9. The mountainous light storage power station infrastructure construction method based on full-cycle digital twin collaboration of claim 1, characterized in that, Step S3 involves constructing a full-cycle digital twin model, including the following steps: Full-element digital twin modeling of photovoltaic-storage power stations, including: Import the project's BIM design data into a Unity3D engine-based modeling environment; The construction perception data is integrated into the modeling environment in real time to achieve real-time association between the construction perception data and the digital twin model; The equipment ledger information is associated with the modeling environment via a database connection; The construction process simulation algorithm is embedded into the modeling environment to simulate the construction process of each process; The development of a multi-party collaborative management and control module includes: The design interface is developed, allowing designers to connect to the full-cycle digital twin model through the design software and upload and update BIM drawings. Develop a construction-side interface, allowing the construction party to connect to the full-cycle digital twin model via construction-side software, and upload and update construction data. Develop a supervision terminal interface, allowing the supervision party to connect to the full-cycle digital twin model through the supervision terminal software, and conduct comprehensive supervision and management of the construction process; Develop an interface for the owner, allowing the owner to connect to the full-cycle digital twin model through the owner's software and gain a comprehensive understanding of the project's progress.

10. The mountainous light storage power station infrastructure construction method based on full-cycle digital twin collaboration according to claim 1 or 9, characterized in that, In step S4, the adjustments to the construction plan include: During the construction preparation phase, the following operations shall be performed: The construction process under different construction schemes is simulated using the full-cycle digital twin model. In response to potential problems and risks identified during the simulation, the construction plan was adjusted in a timely manner. The construction personnel are trained using the full-cycle digital twin model to familiarize themselves with the construction process and key operational points.
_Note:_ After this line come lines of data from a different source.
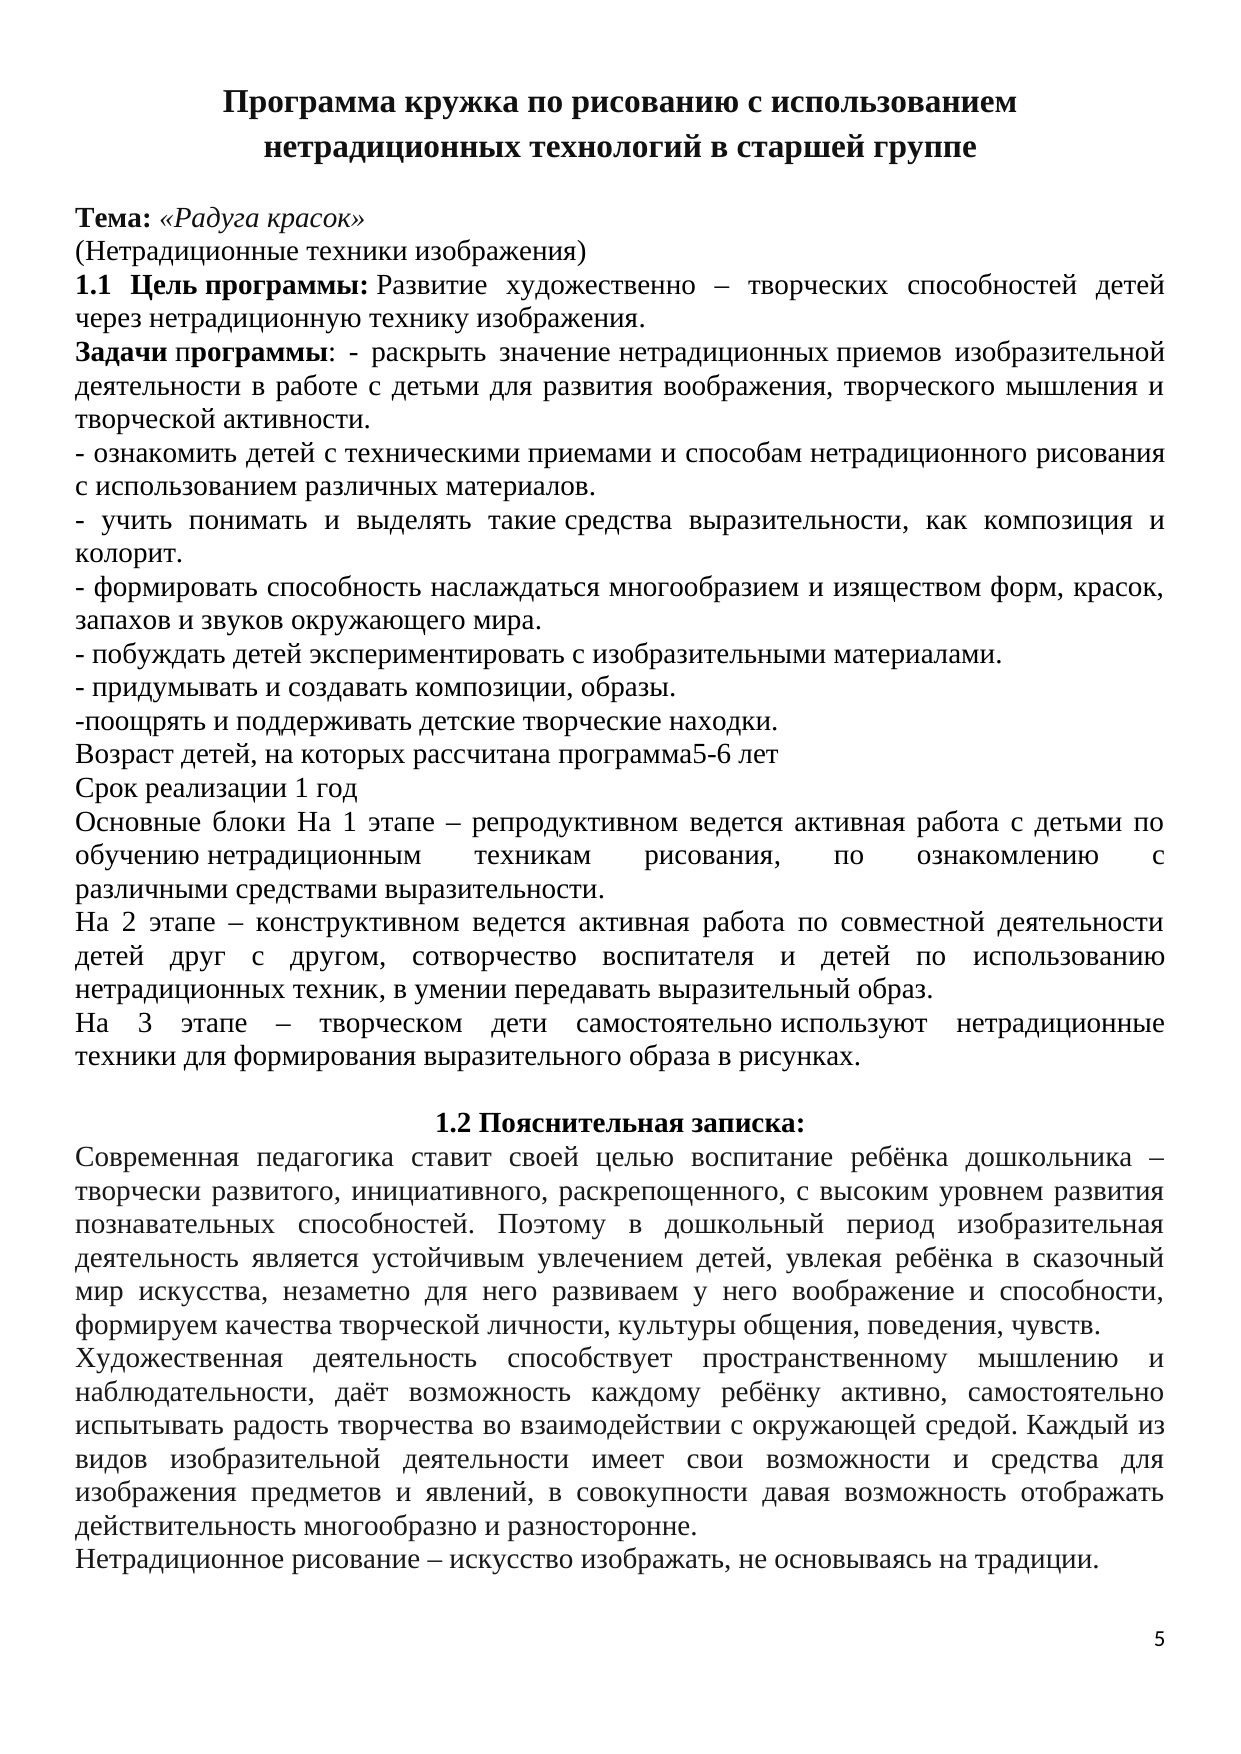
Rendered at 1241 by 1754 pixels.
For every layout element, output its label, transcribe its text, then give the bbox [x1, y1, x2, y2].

text (Нетрадиционные техники изображения) [75, 233, 1165, 267]
text -поощрять и поддерживать детские творческие находки. [75, 703, 1165, 737]
text 1.1 Цель программы: Развитие художественно – творческих способностей детей через нетрадиционную технику изображения. [75, 267, 1165, 334]
text - придумывать и создавать композиции, образы. [75, 669, 1165, 703]
text На 2 этапе – конструктивном ведется активная работа по совместной деятельности детей друг с другом, сотворчество воспитателя и детей по использованию нетрадиционных техник, в умении передавать выразительный образ. [75, 904, 1165, 1005]
text Срок реализации 1 год [75, 770, 1165, 804]
text Нетрадиционное рисование – искусство изображать, не основываясь на традиции. [75, 1542, 1165, 1575]
text Основные блоки На 1 этапе – репродуктивном ведется активная работа с детьми по обучению нетрадиционным техникам рисования, по ознакомлению с различными средствами выразительности. [75, 804, 1165, 904]
text 1.2 Пояснительная записка: [75, 1106, 1165, 1139]
text - ознакомить детей с техническими приемами и способам нетрадиционного рисования с использованием различных материалов. [75, 435, 1165, 502]
text На 3 этапе – творческом дети самостоятельно используют нетрадиционные техники для формирования выразительного образа в рисунках. [75, 1005, 1165, 1072]
text Программа кружка по рисованию с использованием нетрадиционных технологий в старшей группе [75, 75, 1165, 165]
text Современная педагогика ставит своей целью воспитание ребёнка дошкольника – творчески развитого, инициативного, раскрепощенного, с высоким уровнем развития познавательных способностей. Поэтому в дошкольный период изобразительная деятельность является устойчивым увлечением детей, увлекая ребёнка в сказочный мир искусства, незаметно для него развиваем у него воображение и способности, формируем качества творческой личности, культуры общения, поведения, чувств. [75, 1139, 1165, 1340]
text - формировать способность наслаждаться многообразием и изяществом форм, красок, запахов и звуков окружающего мира. [75, 569, 1165, 636]
text Тема: «Радуга красок» [75, 188, 1165, 233]
text Возраст детей, на которых рассчитана программа5-6 лет [75, 737, 1165, 770]
text - учить понимать и выделять такие средства выразительности, как композиция и колорит. [75, 502, 1165, 569]
text - побуждать детей экспериментировать с изобразительными материалами. [75, 636, 1165, 669]
text Художественная деятельность способствует пространственному мышлению и наблюдательности, даёт возможность каждому ребёнку активно, самостоятельно испытывать радость творчества во взаимодействии с окружающей средой. Каждый из видов изобразительной деятельности имеет свои возможности и средства для изображения предметов и явлений, в совокупности давая возможность отображать действительность многообразно и разносторонне. [75, 1340, 1165, 1542]
text Задачи программы: - раскрыть значение нетрадиционных приемов изобразительной деятельности в работе с детьми для развития воображения, творческого мышления и творческой активности. [75, 334, 1165, 435]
During the construction phase, the following operations shall be performed: The simulation data of the full-cycle digital twin model is compared with the actual construction data in real time to accurately monitor the construction process; For any discrepancies found in the comparison results, send a notification to the construction personnel containing detailed information about the discrepancies, rectification suggestions, and rectification deadlines; By analyzing the quality data collected in real time, and combining it with historical data and quality standards, we can predict potential construction quality risks and issue early warning signals to notify construction personnel and managers to take corresponding preventive measures. During the construction acceptance phase, perform the following operations: Based on preset acceptance standards and quality specifications, the data in the full-cycle digital twin model is automatically analyzed and evaluated to generate an acceptance report; By using the historical data backtracking function of the full-cycle digital twin model, key events, quality issues and their handling during the construction process can be reviewed, and lessons learned can be summarized.